- Work instruction -
Line by line, check the data for the string "down" and state how many lines have it, nothing more.

- Exercise materials -
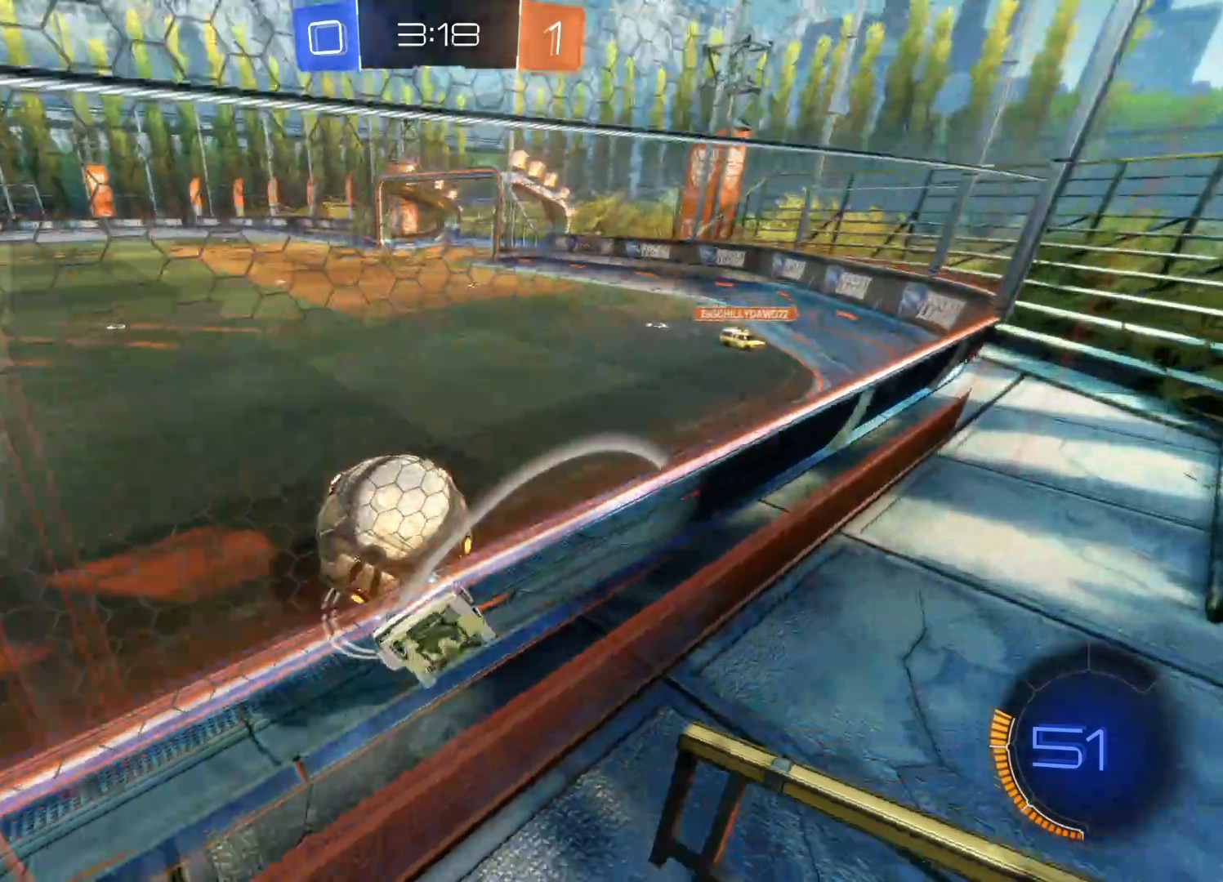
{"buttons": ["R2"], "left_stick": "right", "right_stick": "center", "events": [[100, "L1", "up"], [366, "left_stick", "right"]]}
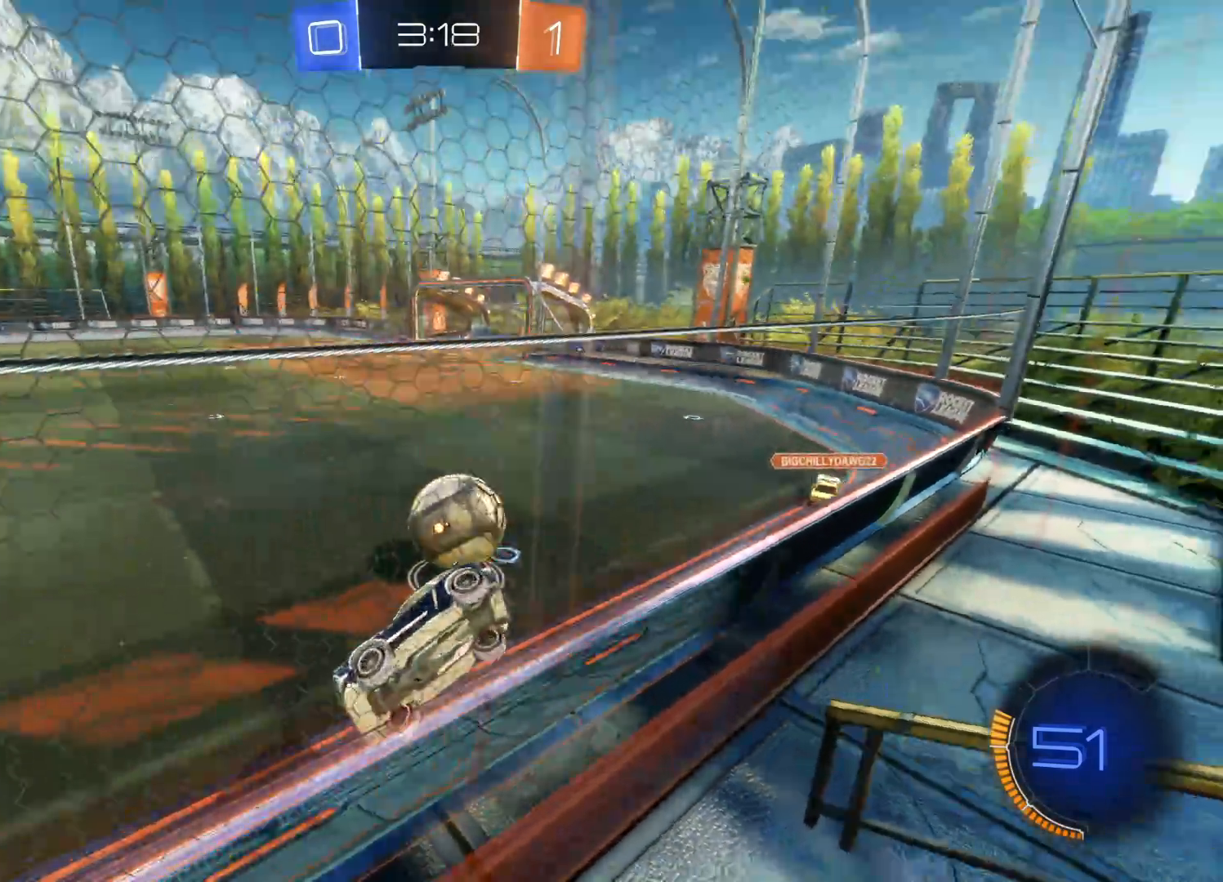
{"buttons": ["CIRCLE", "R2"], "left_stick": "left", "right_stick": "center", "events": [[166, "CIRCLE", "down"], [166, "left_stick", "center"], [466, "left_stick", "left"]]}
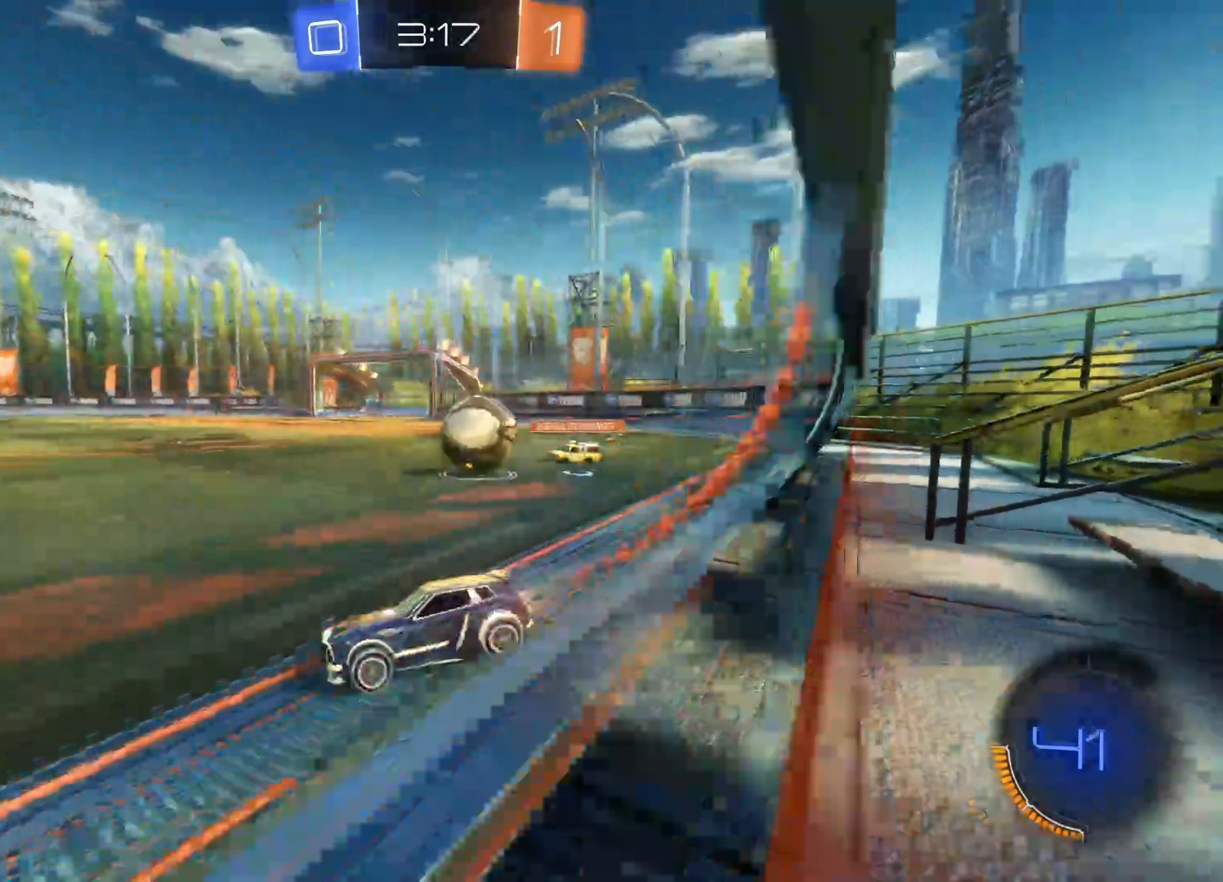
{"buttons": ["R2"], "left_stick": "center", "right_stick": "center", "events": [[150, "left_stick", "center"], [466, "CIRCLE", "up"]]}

==

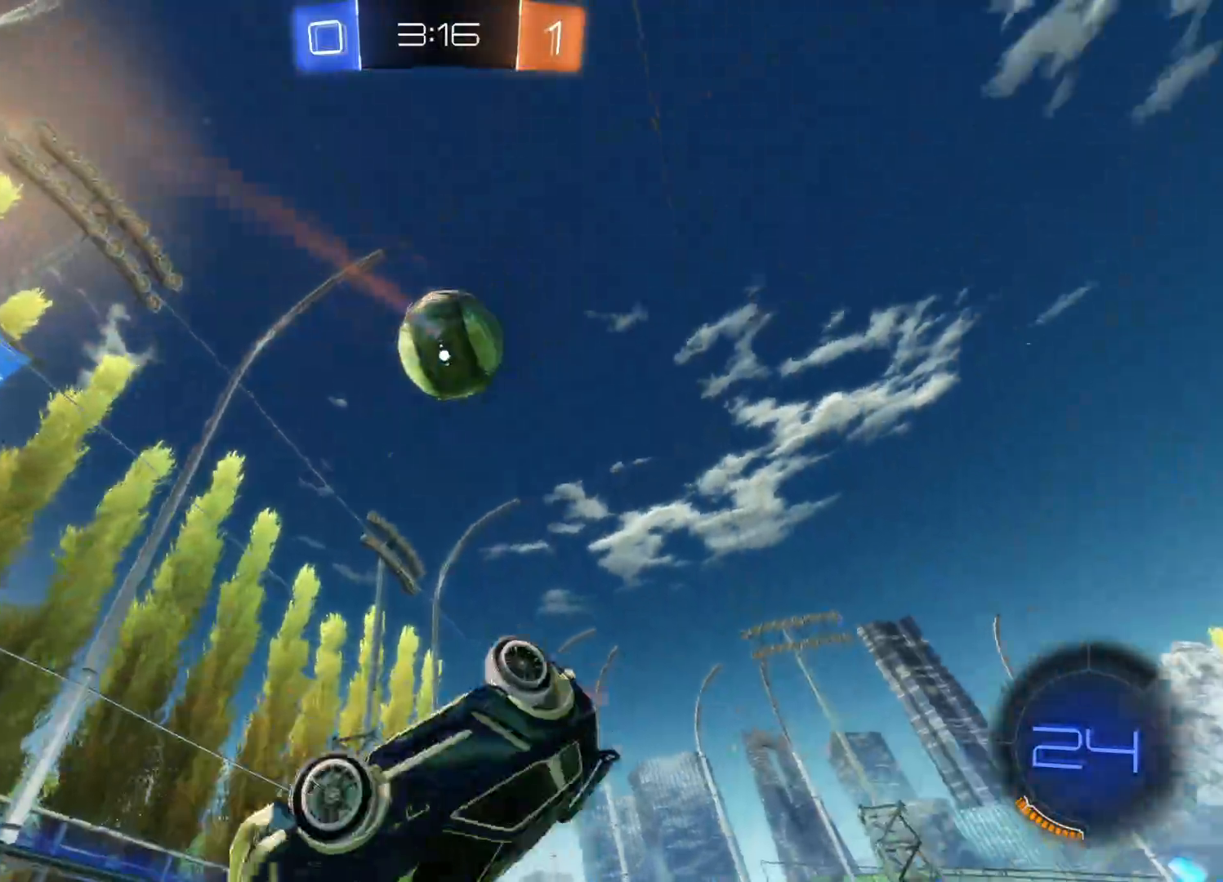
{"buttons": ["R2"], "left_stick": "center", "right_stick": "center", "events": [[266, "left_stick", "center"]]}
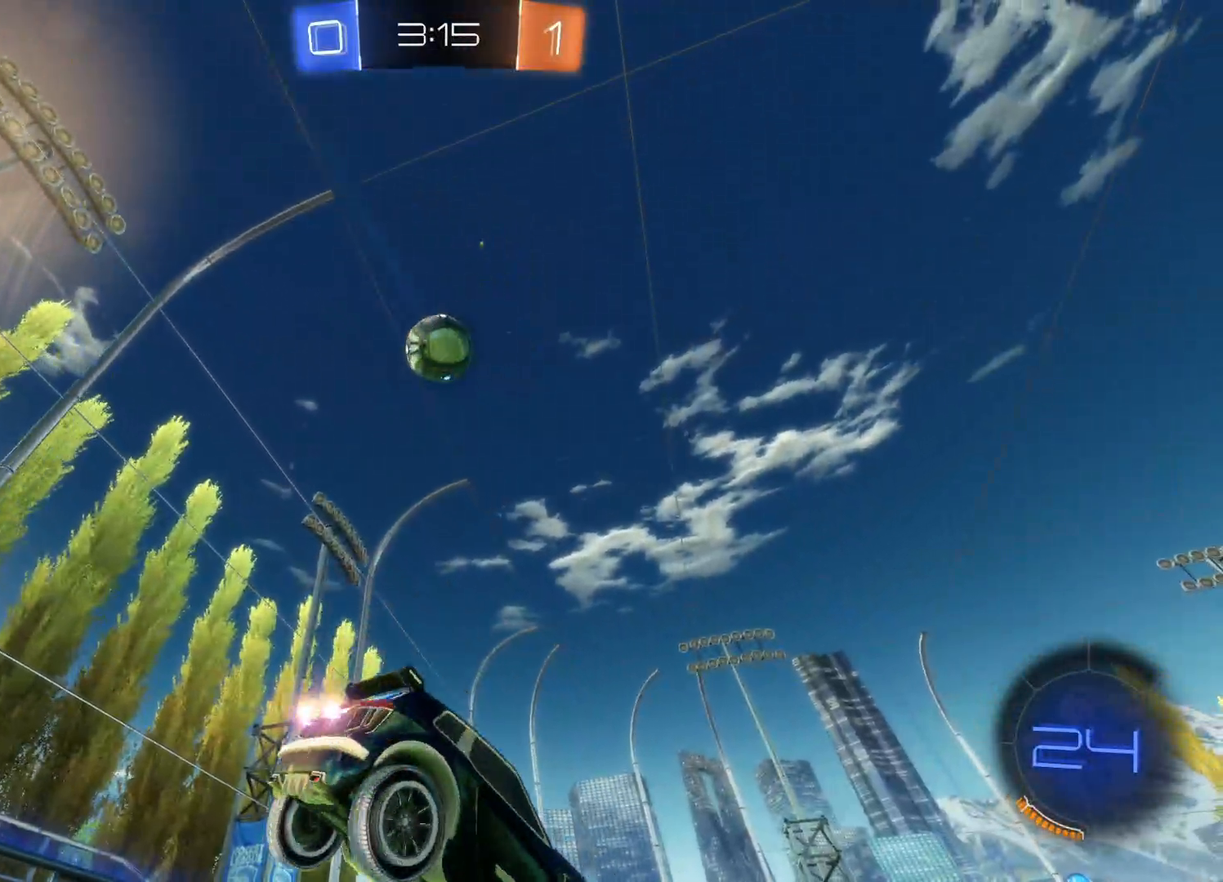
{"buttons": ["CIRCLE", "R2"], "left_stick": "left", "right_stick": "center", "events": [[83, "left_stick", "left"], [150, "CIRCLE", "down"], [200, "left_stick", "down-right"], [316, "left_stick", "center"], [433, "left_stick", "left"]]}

- Solution to the problem -
2